Attention Deficit Hyperactivity Disorder (ADHD) is a brain disorder marked by an ongoing prototype of inattention and/or hyperactivity-impulsivity that interferes with implementation or improvement. It is a chronic situation that affects millions of children and regularly continues into adulthood. ADHD includes a amalgamation of constant problems, such as complexity behind attention, hyperactivity and spontaneous conduct.
Normal behavior vs. ADHD
Most strong children are distracted, hyperactive or impetuous at one time or another. It’s normal for preschoolers to have short concentration spans and be incapable to stick with one activity for long. Even in older children and teenagers, concentration span regularly depends on the level of interest. In addition, some children just naturally have a higher activity level than others do. Children should never be classified as having Attention Deficit Hyperactivity Disorder (ADHD) just because they’re different from their friends or siblings.
Children who have problems in school but get along well at home or with friends are likely struggling with something other than ADHD. The same is true of children who are hyperactive or inattentive at home, but whose schoolwork and friendships remain unaffected.
Symptoms of Attention Deficit Hyperactivity Disorder
The symptoms of attention deficit hyperactivity disorder (ADHD) can be categorized into two types of behavioral troubles.
These categories are:
- hyperactivity and impulsiveness
Most people with ADHD have troubles that fall into both these categories, but this isn’t always the case.
For example, some people with the situation may have problems with inattentiveness, but not with hyperactivity or impulsiveness. This form of ADHD is also known as attention deficit disorder (ADD). ADD can sometimes go ignored for the reason that the symptoms may be less noticeable.
Symptoms in children and teenagers
The symptoms of ADHD in children and teenagers are sound clear, and they’re generally visible before the age of six. They occur in more than one condition, such as at home and at school.
The major symbols of every behavioral problem are detailed below.
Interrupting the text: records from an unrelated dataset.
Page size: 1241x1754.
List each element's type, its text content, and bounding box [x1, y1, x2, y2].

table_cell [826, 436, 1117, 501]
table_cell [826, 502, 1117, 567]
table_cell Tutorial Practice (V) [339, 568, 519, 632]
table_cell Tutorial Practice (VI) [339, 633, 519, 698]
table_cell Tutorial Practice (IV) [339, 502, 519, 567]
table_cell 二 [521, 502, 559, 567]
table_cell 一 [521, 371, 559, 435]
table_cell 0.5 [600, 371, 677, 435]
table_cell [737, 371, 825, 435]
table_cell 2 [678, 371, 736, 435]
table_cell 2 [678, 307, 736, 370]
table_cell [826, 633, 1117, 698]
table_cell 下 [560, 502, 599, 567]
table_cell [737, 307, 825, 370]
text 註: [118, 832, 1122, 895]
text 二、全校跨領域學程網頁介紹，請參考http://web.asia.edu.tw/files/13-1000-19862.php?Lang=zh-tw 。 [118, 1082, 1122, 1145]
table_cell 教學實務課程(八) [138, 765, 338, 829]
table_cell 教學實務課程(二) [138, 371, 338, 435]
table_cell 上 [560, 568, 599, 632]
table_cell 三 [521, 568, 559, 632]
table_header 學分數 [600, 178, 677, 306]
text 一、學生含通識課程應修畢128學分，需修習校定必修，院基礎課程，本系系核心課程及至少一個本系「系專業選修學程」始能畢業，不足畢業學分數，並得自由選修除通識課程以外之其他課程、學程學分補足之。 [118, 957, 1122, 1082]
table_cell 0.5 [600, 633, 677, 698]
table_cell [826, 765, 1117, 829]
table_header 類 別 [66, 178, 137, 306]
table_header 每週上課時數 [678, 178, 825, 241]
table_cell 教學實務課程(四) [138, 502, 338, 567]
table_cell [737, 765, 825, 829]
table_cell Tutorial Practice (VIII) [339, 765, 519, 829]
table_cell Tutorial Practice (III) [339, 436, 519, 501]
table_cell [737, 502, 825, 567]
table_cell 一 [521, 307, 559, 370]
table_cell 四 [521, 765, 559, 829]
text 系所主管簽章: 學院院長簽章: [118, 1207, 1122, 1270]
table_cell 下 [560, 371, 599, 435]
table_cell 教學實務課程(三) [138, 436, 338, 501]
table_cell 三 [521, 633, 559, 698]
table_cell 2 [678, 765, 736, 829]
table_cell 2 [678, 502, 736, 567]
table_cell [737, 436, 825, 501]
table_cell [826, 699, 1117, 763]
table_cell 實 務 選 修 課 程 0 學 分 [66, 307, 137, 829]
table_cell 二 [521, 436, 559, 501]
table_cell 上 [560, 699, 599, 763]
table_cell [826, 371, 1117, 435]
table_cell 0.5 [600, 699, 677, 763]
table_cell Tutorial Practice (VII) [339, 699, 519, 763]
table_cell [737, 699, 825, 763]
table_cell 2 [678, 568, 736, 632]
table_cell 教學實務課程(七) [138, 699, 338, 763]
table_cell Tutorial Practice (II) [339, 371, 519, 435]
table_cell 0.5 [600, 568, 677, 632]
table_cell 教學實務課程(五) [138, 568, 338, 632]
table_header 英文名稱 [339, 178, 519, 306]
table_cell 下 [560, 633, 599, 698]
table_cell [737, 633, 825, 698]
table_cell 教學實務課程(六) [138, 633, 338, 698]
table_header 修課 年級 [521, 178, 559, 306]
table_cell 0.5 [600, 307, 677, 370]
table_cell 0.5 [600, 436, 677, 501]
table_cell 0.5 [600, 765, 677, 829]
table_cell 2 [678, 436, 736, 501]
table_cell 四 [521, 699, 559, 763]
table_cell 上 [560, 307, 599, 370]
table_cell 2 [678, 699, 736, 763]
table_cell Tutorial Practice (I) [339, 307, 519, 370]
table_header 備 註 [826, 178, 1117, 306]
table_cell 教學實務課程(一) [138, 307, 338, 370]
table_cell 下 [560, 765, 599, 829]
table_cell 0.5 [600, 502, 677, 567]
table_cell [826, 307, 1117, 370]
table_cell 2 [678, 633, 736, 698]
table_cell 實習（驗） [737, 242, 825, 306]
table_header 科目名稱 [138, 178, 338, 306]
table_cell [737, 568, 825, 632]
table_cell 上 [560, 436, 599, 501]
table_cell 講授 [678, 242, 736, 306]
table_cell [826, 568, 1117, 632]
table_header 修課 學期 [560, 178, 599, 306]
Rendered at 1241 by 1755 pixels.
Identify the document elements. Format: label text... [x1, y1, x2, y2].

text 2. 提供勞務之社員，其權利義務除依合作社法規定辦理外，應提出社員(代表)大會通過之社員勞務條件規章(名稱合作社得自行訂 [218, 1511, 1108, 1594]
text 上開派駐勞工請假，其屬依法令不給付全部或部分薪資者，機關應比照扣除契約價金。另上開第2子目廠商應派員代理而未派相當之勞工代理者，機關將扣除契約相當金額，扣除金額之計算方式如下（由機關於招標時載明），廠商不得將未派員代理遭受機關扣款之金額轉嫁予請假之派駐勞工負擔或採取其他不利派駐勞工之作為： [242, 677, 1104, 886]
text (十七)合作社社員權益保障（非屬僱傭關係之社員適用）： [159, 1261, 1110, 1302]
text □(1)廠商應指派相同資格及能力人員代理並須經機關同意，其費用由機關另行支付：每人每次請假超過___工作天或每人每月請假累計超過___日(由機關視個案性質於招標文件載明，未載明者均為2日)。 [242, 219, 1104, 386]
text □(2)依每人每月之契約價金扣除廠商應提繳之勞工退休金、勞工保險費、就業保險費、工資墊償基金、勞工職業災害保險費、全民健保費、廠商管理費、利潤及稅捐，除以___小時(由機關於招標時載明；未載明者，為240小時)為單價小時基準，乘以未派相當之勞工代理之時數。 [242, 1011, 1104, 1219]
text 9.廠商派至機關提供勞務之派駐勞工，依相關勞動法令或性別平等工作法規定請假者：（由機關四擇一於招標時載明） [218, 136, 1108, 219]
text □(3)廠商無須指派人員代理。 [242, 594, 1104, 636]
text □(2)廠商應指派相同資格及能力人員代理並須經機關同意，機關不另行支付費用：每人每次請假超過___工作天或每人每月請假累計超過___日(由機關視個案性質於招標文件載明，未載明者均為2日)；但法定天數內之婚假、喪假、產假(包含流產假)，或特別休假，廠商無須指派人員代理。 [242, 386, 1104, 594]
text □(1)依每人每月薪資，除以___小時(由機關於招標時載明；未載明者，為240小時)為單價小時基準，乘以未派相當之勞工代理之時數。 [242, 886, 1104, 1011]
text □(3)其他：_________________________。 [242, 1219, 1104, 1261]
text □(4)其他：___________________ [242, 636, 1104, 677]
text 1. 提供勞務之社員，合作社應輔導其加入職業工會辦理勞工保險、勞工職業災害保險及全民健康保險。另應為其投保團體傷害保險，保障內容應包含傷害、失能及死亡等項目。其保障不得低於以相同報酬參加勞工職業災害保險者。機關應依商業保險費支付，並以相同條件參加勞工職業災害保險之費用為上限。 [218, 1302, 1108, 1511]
- having a short attention span and being easily distracted
- making careless mistakes – for example, in schoolwork
- appearing forgetful or losing things
- being unable to stick at tasks that are tedious or time-consuming
- appearing to be unable to listen to or carry out instructions
- constantly changing activity or task
These symptoms can reason important problems in a child’s life, such as underachievement at school, poor social interface with other children and adults, and problems with regulation.
Symptoms in adults
In adults, the symptoms of Attention Deficit Hyperactivity Disorder are further complicated to define. This is mostly due to a lack of research into adults with ADHD.
ADHD is a developmental disorder; it’s believed that it can’t expand in adults without it first appearing during childhood. But it’s known that symptoms of ADHD often persist from childhood into a person’s teenage years, and then adulthood. Any additional problems or conditions experienced by children with ADHD, such as depression or dyslexia, may also continue into adulthood. By the age of 25, an estimated 15% of people diagnosed with ADHD as children still have a full range of symptoms, and 65% still have some symptoms that affect their daily lives.
For example, hyperactivity tends to decrease in adults, while inattentiveness tends to get worse as the pressure of adult life increases. Adult symptoms of ADHD also tend to be far more subtle than childhood symptoms.
Some specialists have suggested the following list of symptoms associated with ADHD in adults:
- carelessness and lack of attention to detail
- continually starting new tasks before finishing old ones
- inability to focus or prioritise
- continually losing or misplacing things
- difficulty keeping quiet and speaking out of turn
- mood swings, irritability and a quick temper
- inability to deal with stress
Many symptoms of ADHD can be managed with medication and therapy.
Medication: Medications called stimulants can help organize hyperactive and impulsive behavior and increase attention span. They include:
- Dexmethylphenidate (Focalin)
- Dextroamphetamine (Adderall, Dexedrine)
- Lisdexamfetamine (Vyvanse)
- Methylphenidate (Concerta, Daytrana, Metadate, Methylin, Ritalin, Quillivant)
Stimulant medications don’t work for everyone with ADHD. Nonstimulant medications may be prescribed for people older than 6. These include:
- Atomoxetine (Strattera)
- Clonidine (Kapvay)
- Guanfacine (Intuniv)
Dietary supplements with omega 3s have shown some benefit. The FDA has approved a medical food called Vayarin, which contains omega-3s and is available by prescription only.
Therapy: These treatments focus on altering behavior.
Special education helps a child learn at school. Having structure and a routine can help children with ADHD a lot.
Behavior modification teaches ways to replace bad behaviors with good ones.
Psychotherapy (counseling) can help someone with ADHD learn better ways to handle their emotions and frustration. It can also help improve their self-esteem. Counseling may also help family members better understand the child or adult with ADHD.
Social skills training can teach behaviors, such as taking turns and sharing.